Anything would beat that trying to feel for that starwheel through that backing plate access slot with screwdrivers or whatever and not being able to see what I'm doing, scrunching myself into position under the car especially when there's so little room to work with the coil spring etc in the way and I'm trying to fidget the two dam screwdrivers in there while lying out on the cold wet ground and rust and grimey crusty road dirt is falling into my eyes.

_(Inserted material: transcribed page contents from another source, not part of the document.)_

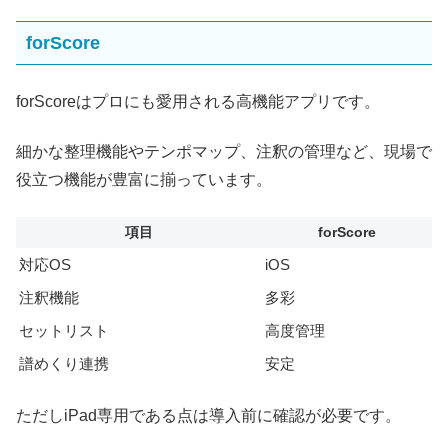
forScore
forScoreはプロにも愛用される高機能アプリです。
細かな整理機能やテンポマップ、注釈の管理など、現場で
役立つ機能が豊富に揃っています。
項目
forScore
対応OS
iOS
注釈機能
多彩
セットリスト
高度管理
譜めくり連携
安定
ただしiPad専用である点は導入前に確認が必要です。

I never tried it before. Only went off that expert tip. The pin metal is very malleable and was easy to get it to leave deep crease and either sever completely or to cut enough in to be able to snap it off. To **my* surprise also, and to my good fortune, the backing plate must not be as malleable, and did not get damaged at all! The pins rest in a countersunk recess. Since the pins are connected to springs, the screw driver can force the head of the pin to become more exposed. I did the job with the car not even hardly off the ground, and I was able to do this. I had the car not only jacked some(enough to get the wheel/tire off, but had the frame resting on wood blocks. I was in no mood to have my head become like what terrosts did to some of their captors.

Watch your eyes. My brother- in- law was doing this and he got such severe eye damage he needed surgery recently and they had to lay his eyeball out on the operating table! And he has some sort of damage to his retina, from the rusty crud that fell in his eye.!!